Pros to project-based pricing

  • As a designer:

    • As your skills increase and you become faster with tasks, you are not penalized financially.

    • You know how much each given project is going to bring in at the start of a project.

    • You can quote projects accordingly to the scale and scope of your client.

    • You are able to offer a wider range of pricing depending on your client’s needs.

    • You’re able to learn on the job as you offer new services without fear that your quote is way out of line. If the new service is a lot faster than anticipate or a lot slower, your income stays the same.

  • As a client:

    • There is no pricing surprise. What you’re quoted at the start of the project is the cost.

    • It’s easier to price compare two quotes. With hourly, it can be difficult to know how two agencies compare because the hourly rate is only half of the equation.


Cons

  • As a designer:

    • Quoting projects can be more difficult, especially early on in your career or when launching a new service and you don’t know how long a project is going to take you.

  • As a client:

    • Projects may be less flexible as projects are quoted based on a set timeline and set of deliverables.

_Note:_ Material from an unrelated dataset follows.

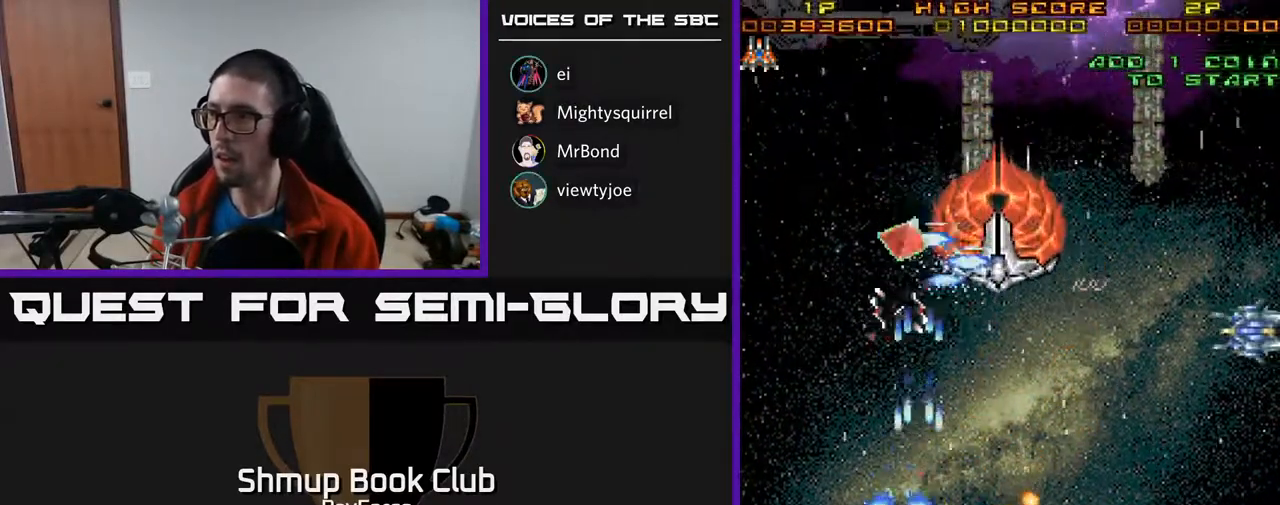
{"buttons": ["A", "DPAD_DOWN", "DPAD_RIGHT"], "right_stick": "center", "events": [[67, "DPAD_UP", "down"], [83, "DPAD_LEFT", "up"], [100, "DPAD_UP", "up"], [117, "DPAD_RIGHT", "down"], [117, "DPAD_UP", "down"], [133, "DPAD_UP", "up"], [417, "DPAD_DOWN", "down"]]}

So what do we recommend? At the end of the day, both pricing options have their place but we choose project-based pricing. This is because it allows us to offer new services that we want to learn without taxing our client as we figure things out. We are able to quote a price that we feel is fair to us and our client, and we can create ranges that are quite drastically different.


Of course we have an example:


Imagine creating logos for two clients. The first client is a mom and pop cafe with an annual revenue of $100k. The second is a mid-sized organization with an annual revenue of $2M that is going through a rebrand. Both logos ended up taking about 20 hours of work. Let’s assume you bill at $100/hour, a pretty standard designer rate.

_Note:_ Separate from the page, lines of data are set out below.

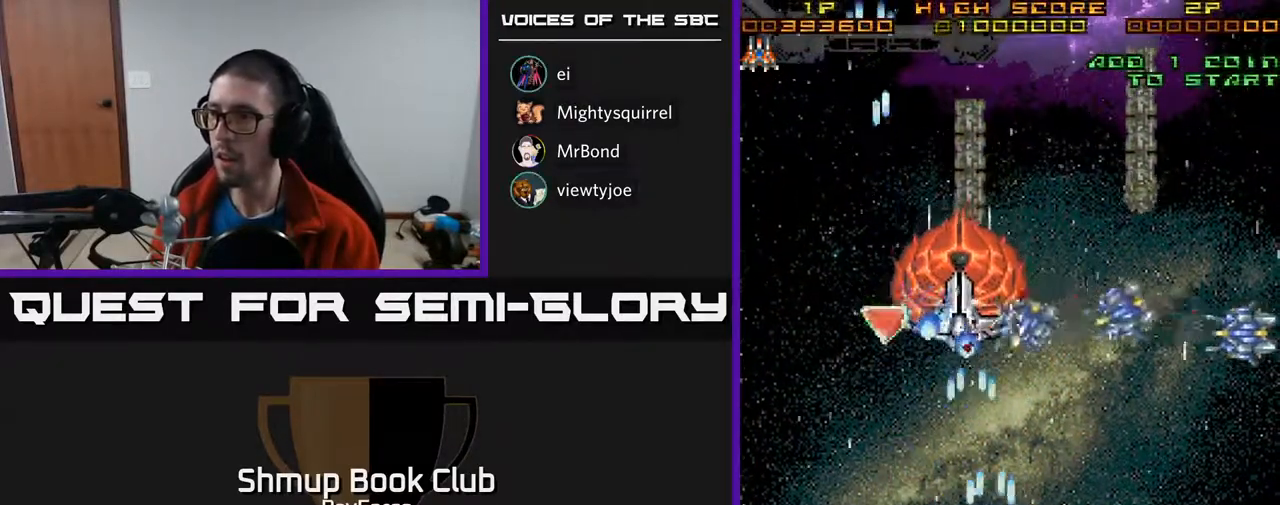
{"buttons": ["A", "DPAD_DOWN", "DPAD_RIGHT"], "right_stick": "center", "events": [[150, "DPAD_RIGHT", "up"], [317, "DPAD_RIGHT", "down"]]}
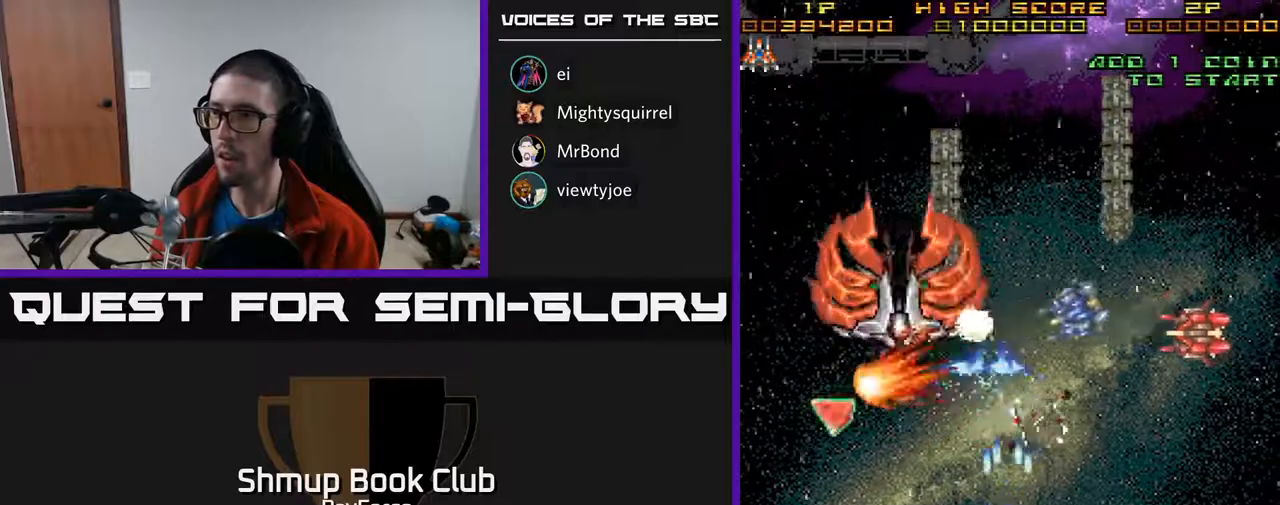
{"buttons": ["A", "DPAD_LEFT"], "right_stick": "center", "events": [[133, "DPAD_RIGHT", "up"], [150, "DPAD_DOWN", "up"], [200, "DPAD_LEFT", "down"]]}
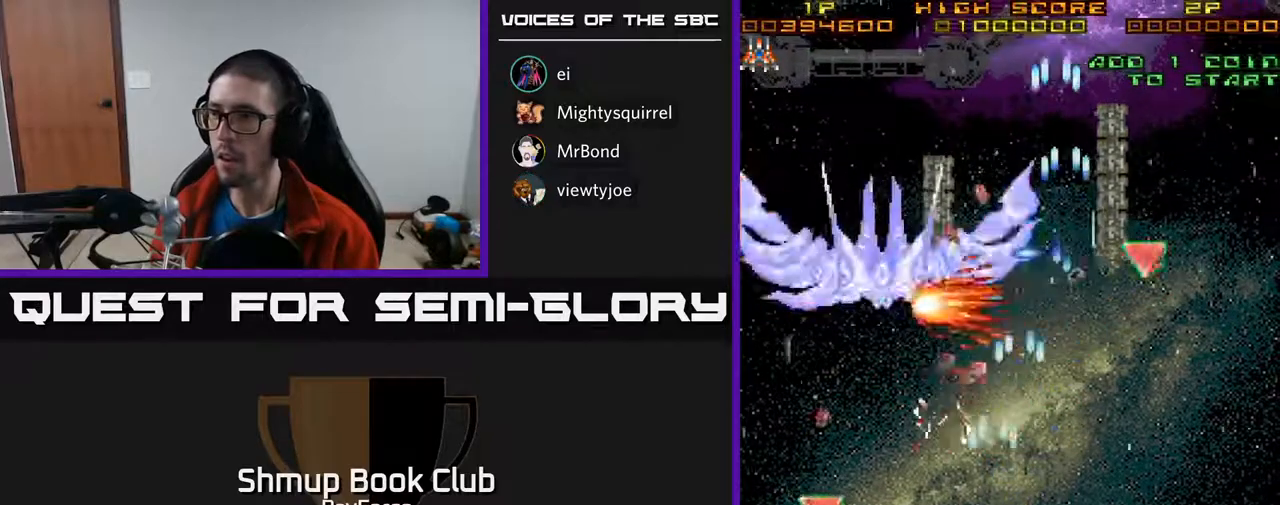
{"buttons": ["A", "DPAD_UP", "DPAD_RIGHT"], "right_stick": "center", "events": [[350, "DPAD_UP", "down"], [400, "DPAD_LEFT", "up"], [467, "DPAD_RIGHT", "down"]]}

But these two clients do not value their logos the same. $2,000 for the small mom and pop restaurant seems fair as they are planning on using it for all of their catering needs, but they are still just a two-person team and $2,000 is an investment. It’s roughly 2% of their annual revenue.


For the multi-million dollar organization that logo means a lot more to them and will have a much larger reach. It will be seen at conventions, on social media, on billboards. $2,000 for them is a rounding error and a mear 0.1% of their annual revenue.


This is why project-based pricing has become more popular in recent years. It allows you shift the question from “How much time is this going to take me to make?” to “How much value does this bring to my client?” In this scenario you can continue to quote the small mom & pop $2,000 for their logo, but you can also quote the mid-sized organization 2% of their annual revenue or $40,000.